Mostar, il ponte ieri... prima della guerra.


Mostar, il ponte oggi... dopo la guerra.

 

Occhio alle cluster-bombs

Tutto questo, per vedere il regime di Milosevic più forte di un anno fa, con le opposizioni progressiste delle città duramente colpite dai bombardamenti a risultare le vere forze sconfitte e ridotte al silenzio. Infine, l'Italia sopporterà il peso più oneroso tra i paesi che hanno partecipato a questa sciagurata alleanza. Oltre all'inquinamento ambientale che ci colpirà nel lungo periodo - prima toccherà agli altri paesi balcanici e alla Grecia, dove già si registrano impennate nei tassi di radioattività - l'Adriatico è infestato di ordigni pericolosissimi, le famigerate cluster-bombs a frammentazione, ufficialmente vietate dalla Convenzione di Ginevra e successivamente da quella di Ottawa.
Le cluster-bombs sono micidiali ordigni che esplodono al contatto con il terreno solo parzialmente, infatti si calcola che circa il 30 per cento rimane inesploso ma attivo, pronto a deflagrare appena il singolo cilindro - poco più grande di due lattine di birra - viene rimosso.

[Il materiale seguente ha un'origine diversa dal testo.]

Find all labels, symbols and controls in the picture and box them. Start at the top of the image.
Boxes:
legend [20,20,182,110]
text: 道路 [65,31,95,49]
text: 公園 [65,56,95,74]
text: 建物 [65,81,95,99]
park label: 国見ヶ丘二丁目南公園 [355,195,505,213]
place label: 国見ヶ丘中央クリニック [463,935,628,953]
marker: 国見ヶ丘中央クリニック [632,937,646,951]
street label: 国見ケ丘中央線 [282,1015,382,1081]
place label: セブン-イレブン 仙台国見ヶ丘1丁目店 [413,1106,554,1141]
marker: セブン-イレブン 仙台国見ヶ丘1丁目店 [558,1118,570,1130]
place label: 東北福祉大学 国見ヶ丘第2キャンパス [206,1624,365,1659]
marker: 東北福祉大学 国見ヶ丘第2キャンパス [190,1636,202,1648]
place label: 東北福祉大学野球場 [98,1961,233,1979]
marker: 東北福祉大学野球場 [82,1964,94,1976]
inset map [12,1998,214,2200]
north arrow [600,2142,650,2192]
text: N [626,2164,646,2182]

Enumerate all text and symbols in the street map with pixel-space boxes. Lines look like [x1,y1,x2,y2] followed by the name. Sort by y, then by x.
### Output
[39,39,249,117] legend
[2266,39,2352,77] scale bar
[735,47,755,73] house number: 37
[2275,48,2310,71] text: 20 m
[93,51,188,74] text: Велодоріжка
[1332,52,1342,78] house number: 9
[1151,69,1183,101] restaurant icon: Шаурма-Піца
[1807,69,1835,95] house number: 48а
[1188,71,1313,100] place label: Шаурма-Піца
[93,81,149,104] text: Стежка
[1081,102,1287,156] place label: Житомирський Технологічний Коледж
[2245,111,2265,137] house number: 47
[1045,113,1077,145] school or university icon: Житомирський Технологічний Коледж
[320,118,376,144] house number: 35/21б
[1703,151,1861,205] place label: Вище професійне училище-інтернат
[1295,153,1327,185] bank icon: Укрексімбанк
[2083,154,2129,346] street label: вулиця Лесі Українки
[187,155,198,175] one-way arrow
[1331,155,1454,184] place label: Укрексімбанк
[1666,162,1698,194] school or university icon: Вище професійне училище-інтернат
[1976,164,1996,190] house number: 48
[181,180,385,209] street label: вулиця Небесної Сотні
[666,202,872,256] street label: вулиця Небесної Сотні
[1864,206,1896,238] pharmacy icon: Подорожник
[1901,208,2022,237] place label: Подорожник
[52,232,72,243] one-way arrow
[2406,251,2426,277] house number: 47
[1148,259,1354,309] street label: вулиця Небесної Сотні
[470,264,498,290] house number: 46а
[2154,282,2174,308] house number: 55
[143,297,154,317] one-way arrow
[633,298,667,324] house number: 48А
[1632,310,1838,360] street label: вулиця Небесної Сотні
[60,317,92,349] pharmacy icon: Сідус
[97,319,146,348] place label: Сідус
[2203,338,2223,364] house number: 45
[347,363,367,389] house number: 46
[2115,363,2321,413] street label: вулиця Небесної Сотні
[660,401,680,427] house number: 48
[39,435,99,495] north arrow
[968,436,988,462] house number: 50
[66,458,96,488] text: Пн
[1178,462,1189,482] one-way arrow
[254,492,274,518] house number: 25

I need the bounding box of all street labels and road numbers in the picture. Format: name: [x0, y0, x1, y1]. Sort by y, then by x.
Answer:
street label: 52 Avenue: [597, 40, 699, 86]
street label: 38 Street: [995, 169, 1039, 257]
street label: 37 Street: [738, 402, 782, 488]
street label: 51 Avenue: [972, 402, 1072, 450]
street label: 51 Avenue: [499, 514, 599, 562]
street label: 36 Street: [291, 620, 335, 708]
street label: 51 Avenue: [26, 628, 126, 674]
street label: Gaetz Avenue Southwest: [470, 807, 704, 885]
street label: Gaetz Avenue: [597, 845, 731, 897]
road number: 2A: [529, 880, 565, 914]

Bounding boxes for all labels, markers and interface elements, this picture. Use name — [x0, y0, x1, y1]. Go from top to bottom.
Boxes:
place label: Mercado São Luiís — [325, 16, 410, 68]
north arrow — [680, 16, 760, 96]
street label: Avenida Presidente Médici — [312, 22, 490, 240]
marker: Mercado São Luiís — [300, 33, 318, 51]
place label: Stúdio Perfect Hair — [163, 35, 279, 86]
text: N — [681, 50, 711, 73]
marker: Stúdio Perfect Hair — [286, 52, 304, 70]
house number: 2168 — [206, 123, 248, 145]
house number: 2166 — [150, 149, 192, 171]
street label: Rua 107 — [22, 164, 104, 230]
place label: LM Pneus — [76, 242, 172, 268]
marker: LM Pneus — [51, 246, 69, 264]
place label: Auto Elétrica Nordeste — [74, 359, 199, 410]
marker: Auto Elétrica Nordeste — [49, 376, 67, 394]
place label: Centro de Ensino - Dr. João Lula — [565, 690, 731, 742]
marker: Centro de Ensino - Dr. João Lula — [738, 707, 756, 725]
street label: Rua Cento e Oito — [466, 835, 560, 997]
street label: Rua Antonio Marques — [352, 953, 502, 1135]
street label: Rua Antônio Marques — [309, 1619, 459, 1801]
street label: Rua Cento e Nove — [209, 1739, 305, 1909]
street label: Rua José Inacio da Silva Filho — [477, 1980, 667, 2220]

Decine di migliaia, forse centinaia di migliaia di cluster-bombs (ogni singolo contenitore a forma di serbatoio subalare ne racchiude circa duecento) sono state sganciate in mare dagli aerei della Nato al rientro dalle missioni, su preciso ordine dei comandi per "questioni di sicurezza" (evitando di atterrare negli aeroporti con quel carico potenzialmente devastante). Non passa giorno senza che i pescatori del Veneto, della Romagna, delle Marche, della Puglia, di tutte le regioni costiere, ne segnalino la presenza tra le reti tirate in secco, e sono già diversi i feriti gravi per le esplosioni avvenute a bordo o poco distante dai pescherecci. E la Nato continua a rifiutarsi di indicare con precisione i punti in cui sono state sganciate. In effetti, nelle migliaia di incursioni aeree effettuate, risulta ormai impossibile stabilire dove e quante siano, le cluster-bombs finite sul fondo del mare divenuto tra i più inquinati al mondo, nelle cui acque, tra l'altro, riposa ancora l'intero carico in bidoni di gas nervino di una nave statunitense affondata dai tedeschi nei pressi del porto di Bari (ufficialmente non dovrebbe esistere, perché "ufficialmente" gli Alleati non hanno usato gas nervino nella Seconda guerra mondiale...).

Forse, un giorno, nelle università dei nostri paesi, facoltà di Scienze Politiche, si studierà l'inesplicabile, assurdo caso di un'Europa che contribuì, nel lontano 1999, a destabilizzare se stessa e a condannare intere generazioni ad affrontare la più subdola e pericolosa delle forme di inquinamento letale.